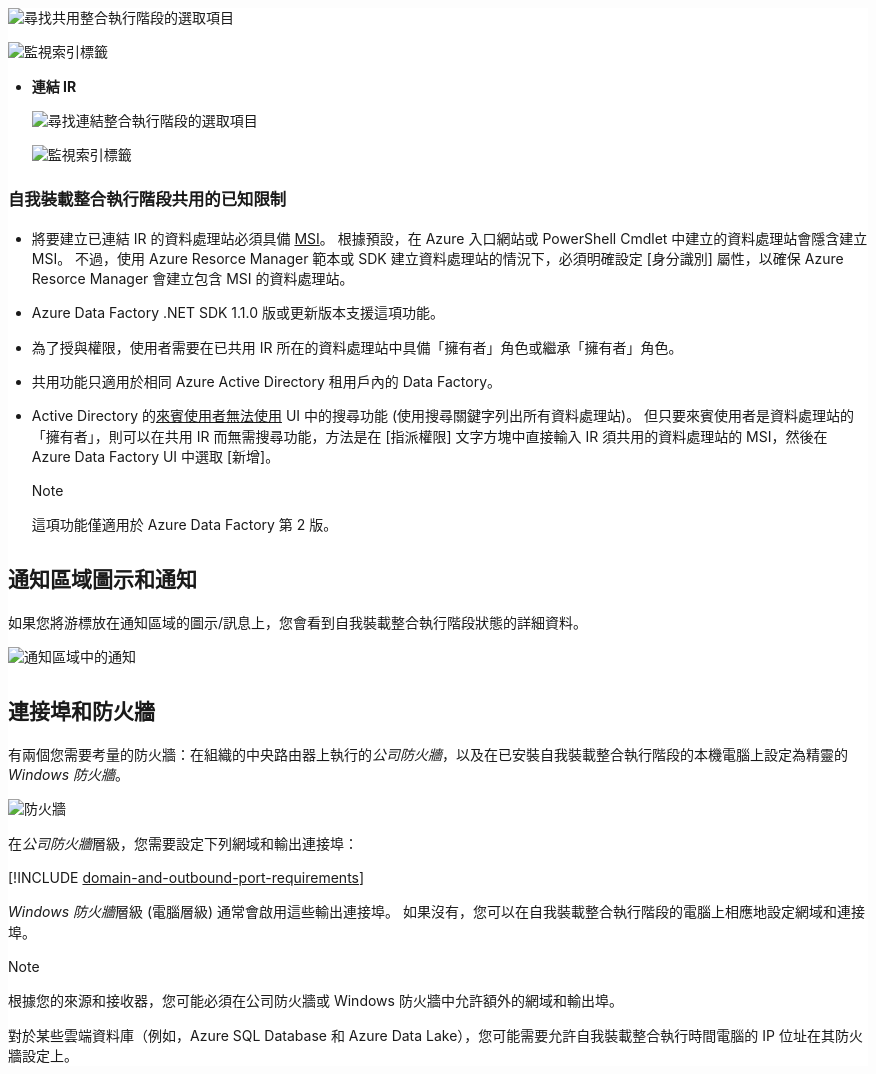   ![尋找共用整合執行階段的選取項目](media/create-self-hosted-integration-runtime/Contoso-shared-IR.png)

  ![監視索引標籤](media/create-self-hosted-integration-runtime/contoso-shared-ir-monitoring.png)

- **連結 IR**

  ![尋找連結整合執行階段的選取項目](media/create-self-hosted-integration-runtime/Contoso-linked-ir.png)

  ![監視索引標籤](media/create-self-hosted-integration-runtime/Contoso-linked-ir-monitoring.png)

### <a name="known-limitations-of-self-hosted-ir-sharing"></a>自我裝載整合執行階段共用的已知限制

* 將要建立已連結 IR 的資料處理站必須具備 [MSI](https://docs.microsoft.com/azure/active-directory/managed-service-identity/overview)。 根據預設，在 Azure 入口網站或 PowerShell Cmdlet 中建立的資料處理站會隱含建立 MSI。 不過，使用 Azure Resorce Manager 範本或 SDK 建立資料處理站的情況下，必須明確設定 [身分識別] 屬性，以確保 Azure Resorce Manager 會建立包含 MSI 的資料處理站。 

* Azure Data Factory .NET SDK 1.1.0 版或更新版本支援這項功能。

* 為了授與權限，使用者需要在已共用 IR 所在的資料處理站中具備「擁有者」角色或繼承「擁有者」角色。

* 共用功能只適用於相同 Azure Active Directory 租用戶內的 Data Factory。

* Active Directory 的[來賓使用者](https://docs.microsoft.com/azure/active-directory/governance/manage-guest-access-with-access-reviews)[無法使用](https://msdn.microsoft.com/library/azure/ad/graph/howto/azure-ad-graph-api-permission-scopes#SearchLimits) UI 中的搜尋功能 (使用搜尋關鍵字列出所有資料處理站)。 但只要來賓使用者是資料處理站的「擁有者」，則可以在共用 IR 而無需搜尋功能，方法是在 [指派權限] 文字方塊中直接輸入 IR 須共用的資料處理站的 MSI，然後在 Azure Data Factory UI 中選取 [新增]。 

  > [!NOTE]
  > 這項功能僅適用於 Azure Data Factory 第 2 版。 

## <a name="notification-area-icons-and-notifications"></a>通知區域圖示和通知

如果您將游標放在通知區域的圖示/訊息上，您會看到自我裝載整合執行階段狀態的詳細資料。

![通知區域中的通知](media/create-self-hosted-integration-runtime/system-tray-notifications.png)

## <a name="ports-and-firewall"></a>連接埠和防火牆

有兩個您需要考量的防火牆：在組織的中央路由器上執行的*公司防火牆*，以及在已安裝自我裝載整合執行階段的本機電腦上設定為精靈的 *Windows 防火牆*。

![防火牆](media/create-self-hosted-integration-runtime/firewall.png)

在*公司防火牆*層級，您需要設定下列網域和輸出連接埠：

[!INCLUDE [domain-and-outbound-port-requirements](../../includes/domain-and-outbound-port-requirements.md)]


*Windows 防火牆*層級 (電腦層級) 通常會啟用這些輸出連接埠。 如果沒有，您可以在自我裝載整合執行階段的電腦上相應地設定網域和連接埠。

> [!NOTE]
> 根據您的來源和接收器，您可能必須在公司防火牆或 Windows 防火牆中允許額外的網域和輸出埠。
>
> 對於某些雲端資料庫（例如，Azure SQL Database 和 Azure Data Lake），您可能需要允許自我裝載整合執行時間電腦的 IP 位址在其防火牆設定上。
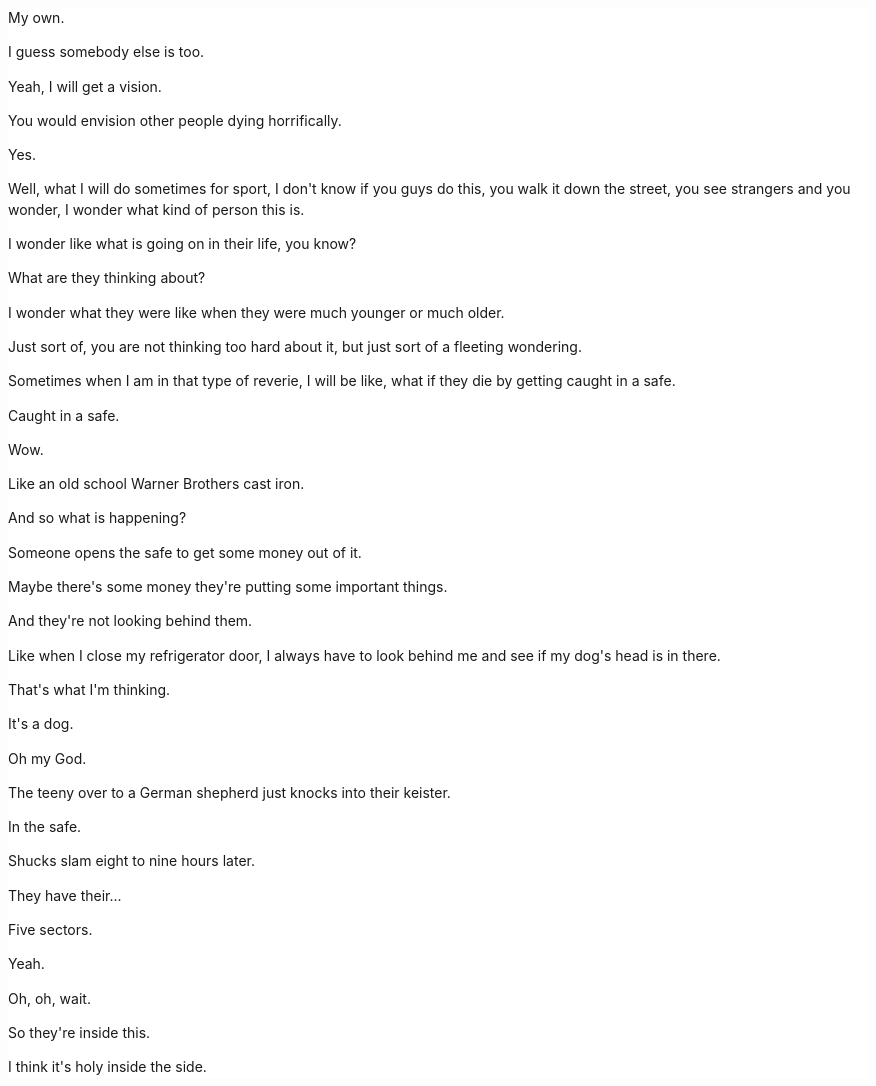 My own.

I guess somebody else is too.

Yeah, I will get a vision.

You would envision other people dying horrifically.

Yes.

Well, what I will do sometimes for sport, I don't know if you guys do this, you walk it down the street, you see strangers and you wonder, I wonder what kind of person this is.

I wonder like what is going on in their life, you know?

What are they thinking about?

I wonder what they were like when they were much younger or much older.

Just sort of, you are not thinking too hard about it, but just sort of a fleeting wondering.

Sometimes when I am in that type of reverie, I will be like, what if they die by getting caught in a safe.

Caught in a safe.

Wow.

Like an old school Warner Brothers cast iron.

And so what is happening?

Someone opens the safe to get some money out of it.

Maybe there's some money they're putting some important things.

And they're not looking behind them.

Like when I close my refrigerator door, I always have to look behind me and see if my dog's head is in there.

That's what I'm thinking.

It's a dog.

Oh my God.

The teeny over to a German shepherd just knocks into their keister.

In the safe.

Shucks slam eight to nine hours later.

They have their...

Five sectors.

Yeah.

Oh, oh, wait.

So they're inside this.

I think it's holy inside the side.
# # # # # # #
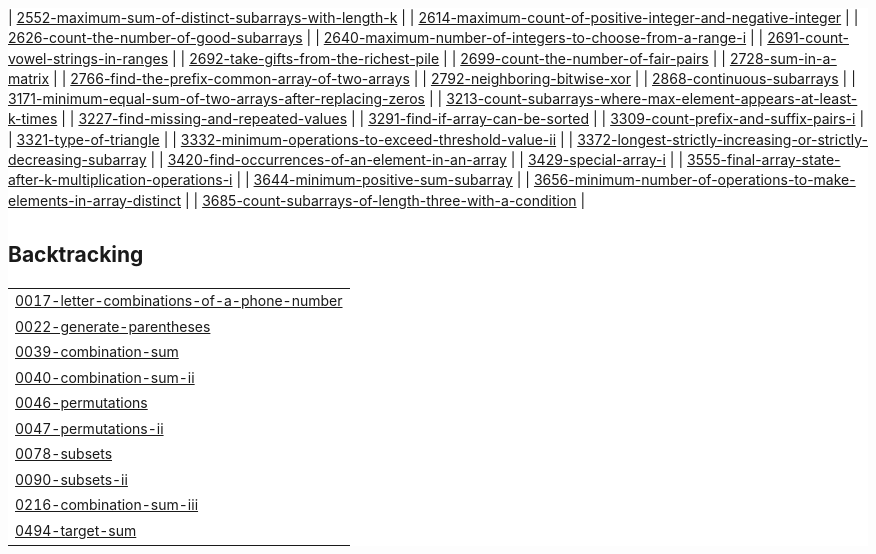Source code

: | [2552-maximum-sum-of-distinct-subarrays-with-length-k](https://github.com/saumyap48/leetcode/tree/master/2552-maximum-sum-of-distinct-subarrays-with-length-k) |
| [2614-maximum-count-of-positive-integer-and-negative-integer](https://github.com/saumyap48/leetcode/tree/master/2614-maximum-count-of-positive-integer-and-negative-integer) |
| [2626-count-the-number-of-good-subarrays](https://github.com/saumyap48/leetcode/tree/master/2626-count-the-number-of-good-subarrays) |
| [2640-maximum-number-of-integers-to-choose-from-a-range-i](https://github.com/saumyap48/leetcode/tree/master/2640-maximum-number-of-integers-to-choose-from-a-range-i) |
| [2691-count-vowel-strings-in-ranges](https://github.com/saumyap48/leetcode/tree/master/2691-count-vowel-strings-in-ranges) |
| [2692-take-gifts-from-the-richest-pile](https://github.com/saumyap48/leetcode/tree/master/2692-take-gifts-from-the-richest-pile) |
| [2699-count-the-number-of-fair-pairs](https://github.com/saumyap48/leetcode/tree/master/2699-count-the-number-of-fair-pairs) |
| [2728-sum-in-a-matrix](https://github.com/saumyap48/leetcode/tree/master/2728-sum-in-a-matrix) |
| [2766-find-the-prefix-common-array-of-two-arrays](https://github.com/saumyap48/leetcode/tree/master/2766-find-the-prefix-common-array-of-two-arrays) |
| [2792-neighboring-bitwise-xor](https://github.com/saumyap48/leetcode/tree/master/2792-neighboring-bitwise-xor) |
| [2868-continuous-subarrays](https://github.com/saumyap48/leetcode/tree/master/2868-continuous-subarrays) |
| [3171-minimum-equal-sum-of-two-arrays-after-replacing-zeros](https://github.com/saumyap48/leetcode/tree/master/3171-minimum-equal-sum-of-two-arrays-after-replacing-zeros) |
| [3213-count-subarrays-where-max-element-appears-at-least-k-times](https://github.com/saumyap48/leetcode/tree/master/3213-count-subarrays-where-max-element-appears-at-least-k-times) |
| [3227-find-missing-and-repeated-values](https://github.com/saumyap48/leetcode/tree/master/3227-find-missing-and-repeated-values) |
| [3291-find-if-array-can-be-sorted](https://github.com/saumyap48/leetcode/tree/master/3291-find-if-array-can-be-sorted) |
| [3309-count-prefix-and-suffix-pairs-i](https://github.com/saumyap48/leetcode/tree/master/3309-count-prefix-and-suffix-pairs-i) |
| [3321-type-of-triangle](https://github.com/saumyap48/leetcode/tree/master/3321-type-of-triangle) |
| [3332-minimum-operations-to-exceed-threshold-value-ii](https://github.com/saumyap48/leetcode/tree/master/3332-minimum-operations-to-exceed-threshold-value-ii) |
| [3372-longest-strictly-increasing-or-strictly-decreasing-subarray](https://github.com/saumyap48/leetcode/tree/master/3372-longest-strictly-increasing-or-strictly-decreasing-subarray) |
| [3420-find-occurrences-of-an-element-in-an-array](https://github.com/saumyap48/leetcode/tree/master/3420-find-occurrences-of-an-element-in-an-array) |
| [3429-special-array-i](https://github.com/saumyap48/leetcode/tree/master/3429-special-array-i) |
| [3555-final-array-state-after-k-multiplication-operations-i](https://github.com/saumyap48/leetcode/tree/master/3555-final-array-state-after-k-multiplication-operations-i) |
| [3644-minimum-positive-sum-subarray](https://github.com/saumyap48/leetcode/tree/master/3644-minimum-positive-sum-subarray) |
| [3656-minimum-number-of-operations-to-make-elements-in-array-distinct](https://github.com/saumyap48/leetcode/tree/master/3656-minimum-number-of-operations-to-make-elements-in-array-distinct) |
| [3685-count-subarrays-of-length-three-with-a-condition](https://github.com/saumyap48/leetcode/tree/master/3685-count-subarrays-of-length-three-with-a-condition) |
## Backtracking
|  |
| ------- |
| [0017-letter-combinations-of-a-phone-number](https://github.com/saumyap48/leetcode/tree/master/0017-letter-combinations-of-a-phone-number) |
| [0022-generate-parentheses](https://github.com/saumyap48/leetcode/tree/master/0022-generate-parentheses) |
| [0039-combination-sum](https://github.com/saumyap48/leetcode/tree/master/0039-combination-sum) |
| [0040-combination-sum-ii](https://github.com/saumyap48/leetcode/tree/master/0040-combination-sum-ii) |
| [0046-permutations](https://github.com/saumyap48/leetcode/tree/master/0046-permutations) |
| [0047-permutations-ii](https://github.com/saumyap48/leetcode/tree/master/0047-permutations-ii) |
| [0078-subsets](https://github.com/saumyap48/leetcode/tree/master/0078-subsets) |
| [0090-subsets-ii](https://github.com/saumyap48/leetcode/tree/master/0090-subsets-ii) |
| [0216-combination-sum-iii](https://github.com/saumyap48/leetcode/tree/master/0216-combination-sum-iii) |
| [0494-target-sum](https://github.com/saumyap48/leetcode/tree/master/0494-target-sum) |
# # # # # # #
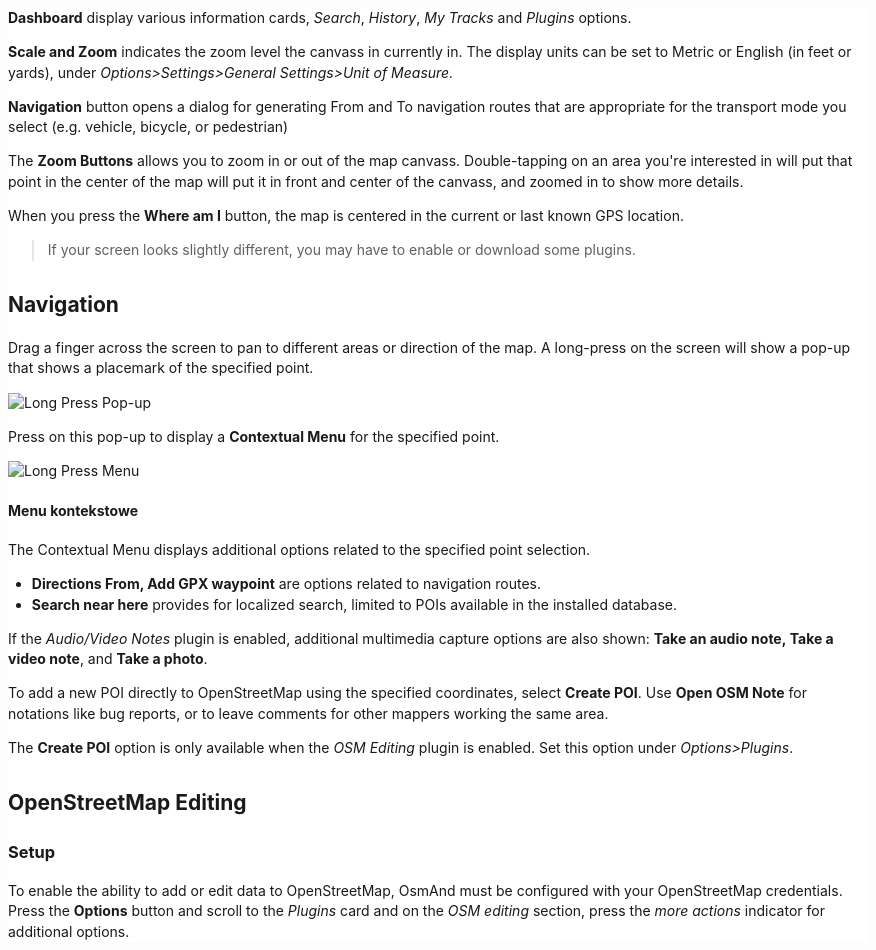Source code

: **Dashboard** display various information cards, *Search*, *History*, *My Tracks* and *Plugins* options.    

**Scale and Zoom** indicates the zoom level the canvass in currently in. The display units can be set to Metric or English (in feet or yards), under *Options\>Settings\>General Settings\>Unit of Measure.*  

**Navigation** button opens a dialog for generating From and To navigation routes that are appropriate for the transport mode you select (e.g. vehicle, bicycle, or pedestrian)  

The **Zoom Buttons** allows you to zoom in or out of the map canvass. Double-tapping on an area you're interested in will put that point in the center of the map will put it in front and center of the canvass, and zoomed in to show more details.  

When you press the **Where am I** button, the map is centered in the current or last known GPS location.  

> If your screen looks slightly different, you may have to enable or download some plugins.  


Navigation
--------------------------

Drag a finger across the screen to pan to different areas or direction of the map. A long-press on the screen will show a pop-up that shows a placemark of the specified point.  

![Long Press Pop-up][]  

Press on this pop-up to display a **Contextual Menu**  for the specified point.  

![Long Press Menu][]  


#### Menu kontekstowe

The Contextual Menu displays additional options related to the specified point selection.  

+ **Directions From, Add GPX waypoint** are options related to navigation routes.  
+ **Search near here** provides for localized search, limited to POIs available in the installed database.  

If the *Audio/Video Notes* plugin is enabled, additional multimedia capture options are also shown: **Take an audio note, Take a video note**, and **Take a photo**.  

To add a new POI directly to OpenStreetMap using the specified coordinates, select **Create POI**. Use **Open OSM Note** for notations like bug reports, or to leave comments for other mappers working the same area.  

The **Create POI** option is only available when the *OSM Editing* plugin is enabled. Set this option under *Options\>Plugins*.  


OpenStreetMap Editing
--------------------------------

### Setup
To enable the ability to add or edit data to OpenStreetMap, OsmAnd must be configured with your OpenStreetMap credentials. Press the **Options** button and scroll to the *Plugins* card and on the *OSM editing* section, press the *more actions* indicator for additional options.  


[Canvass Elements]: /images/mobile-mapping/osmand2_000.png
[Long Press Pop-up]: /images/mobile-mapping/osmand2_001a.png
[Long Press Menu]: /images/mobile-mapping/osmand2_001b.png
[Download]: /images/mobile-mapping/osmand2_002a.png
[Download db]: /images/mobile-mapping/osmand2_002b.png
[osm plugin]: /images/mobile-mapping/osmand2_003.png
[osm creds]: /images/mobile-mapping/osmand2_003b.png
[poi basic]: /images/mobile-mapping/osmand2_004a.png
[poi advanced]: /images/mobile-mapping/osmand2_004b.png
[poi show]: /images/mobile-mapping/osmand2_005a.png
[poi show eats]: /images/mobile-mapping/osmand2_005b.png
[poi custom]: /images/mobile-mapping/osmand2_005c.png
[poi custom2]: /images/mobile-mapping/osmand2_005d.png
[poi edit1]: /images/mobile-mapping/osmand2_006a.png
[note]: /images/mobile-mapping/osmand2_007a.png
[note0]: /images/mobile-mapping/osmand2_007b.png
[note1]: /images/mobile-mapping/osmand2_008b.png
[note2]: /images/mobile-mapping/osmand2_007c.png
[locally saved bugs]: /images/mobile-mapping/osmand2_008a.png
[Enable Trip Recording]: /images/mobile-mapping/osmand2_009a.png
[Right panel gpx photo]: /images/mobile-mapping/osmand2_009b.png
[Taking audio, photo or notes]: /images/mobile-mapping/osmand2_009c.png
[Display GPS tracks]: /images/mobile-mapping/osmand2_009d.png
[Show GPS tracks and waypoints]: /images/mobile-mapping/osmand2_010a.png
# # # # # # #
◆ TASK INSTRUCTIONS
Please find every line in the data above that contains the string "monitoring" and copy each one, matching uppercase and lowercase letters exactly.

◆ OUTPUT OF THE EXERCISE
  ![監視索引標籤](media/create-self-hosted-integration-runtime/contoso-shared-ir-monitoring.png)
  ![監視索引標籤](media/create-self-hosted-integration-runtime/Contoso-linked-ir-monitoring.png)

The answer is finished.